(Dataset entries)

*** Block opens ***

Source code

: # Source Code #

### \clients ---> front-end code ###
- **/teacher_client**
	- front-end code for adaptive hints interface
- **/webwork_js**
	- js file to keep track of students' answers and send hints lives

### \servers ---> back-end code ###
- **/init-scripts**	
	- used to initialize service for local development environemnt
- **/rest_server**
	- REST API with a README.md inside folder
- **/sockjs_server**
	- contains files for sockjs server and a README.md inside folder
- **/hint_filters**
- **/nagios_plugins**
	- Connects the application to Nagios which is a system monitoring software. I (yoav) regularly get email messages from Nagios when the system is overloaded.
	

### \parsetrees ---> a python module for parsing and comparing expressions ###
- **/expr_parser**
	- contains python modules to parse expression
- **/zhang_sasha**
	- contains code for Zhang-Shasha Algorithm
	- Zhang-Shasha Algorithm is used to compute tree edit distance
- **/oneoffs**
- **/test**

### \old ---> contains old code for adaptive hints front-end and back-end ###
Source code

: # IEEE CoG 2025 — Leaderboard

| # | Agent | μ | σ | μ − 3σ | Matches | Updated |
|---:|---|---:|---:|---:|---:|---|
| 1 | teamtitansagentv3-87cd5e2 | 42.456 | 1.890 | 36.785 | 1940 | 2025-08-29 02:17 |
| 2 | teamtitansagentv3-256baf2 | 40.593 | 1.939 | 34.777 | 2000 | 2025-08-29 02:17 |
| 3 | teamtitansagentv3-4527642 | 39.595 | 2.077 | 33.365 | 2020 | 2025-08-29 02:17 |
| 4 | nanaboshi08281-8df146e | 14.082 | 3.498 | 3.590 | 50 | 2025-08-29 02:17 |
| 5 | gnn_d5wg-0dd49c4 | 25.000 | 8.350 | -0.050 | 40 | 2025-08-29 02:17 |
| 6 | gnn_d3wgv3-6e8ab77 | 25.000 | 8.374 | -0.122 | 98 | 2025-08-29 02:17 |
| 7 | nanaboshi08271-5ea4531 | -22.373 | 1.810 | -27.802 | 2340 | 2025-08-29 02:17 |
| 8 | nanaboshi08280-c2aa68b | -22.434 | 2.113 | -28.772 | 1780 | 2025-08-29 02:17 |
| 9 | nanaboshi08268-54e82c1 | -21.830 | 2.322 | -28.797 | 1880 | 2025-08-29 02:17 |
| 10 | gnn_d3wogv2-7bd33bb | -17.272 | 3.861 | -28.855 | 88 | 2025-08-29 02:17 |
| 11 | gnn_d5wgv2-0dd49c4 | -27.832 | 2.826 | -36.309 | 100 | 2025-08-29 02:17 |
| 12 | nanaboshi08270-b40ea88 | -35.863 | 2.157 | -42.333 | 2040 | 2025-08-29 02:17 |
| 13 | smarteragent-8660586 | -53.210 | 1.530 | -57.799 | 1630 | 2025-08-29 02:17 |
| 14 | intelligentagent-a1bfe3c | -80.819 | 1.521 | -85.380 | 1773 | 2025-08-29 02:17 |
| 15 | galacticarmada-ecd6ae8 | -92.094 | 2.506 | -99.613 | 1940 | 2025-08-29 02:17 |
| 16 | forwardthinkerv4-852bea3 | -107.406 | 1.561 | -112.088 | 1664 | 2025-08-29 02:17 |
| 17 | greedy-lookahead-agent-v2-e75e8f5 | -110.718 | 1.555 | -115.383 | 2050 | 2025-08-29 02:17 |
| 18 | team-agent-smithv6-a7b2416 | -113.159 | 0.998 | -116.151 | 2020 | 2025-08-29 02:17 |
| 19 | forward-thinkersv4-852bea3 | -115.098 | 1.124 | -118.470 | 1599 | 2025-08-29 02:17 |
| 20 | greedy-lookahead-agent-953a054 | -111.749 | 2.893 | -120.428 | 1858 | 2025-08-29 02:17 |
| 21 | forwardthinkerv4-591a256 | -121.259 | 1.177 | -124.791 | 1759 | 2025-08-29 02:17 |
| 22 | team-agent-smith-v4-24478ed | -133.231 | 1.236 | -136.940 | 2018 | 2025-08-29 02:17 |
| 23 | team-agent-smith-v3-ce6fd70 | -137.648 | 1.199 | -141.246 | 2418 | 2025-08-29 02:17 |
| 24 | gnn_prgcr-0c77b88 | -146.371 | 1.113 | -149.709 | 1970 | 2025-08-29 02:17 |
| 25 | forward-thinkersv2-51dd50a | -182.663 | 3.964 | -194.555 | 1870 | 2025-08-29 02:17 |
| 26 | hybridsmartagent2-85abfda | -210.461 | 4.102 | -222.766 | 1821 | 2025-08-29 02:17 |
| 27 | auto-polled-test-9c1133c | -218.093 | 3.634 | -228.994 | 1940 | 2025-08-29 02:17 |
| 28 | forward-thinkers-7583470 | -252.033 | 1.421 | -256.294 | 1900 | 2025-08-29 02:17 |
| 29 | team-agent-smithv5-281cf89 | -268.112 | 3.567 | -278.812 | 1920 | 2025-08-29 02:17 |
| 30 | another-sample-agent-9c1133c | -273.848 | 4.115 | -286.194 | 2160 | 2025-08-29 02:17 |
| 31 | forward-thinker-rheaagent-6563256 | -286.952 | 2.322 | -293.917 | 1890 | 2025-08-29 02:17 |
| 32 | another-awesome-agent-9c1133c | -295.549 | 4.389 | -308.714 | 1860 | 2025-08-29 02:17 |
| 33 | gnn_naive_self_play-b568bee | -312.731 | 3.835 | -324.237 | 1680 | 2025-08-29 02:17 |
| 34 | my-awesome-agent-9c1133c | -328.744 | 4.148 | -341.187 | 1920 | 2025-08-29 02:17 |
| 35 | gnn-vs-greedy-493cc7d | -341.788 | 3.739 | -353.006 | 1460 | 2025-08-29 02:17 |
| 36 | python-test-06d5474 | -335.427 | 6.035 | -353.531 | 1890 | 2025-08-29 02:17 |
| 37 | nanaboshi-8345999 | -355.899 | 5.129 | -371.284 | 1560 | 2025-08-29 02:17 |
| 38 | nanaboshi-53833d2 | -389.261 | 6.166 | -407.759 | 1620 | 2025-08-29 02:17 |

*** Block closes ***

● What to work on
Write out each line above containing "greedy".

● Answer for this exercise
| 17 | greedy-lookahead-agent-v2-e75e8f5 | -110.718 | 1.555 | -115.383 | 2050 | 2025-08-29 02:17 |
| 20 | greedy-lookahead-agent-953a054 | -111.749 | 2.893 | -120.428 | 1858 | 2025-08-29 02:17 |
| 35 | gnn-vs-greedy-493cc7d | -341.788 | 3.739 | -353.006 | 1460 | 2025-08-29 02:17 |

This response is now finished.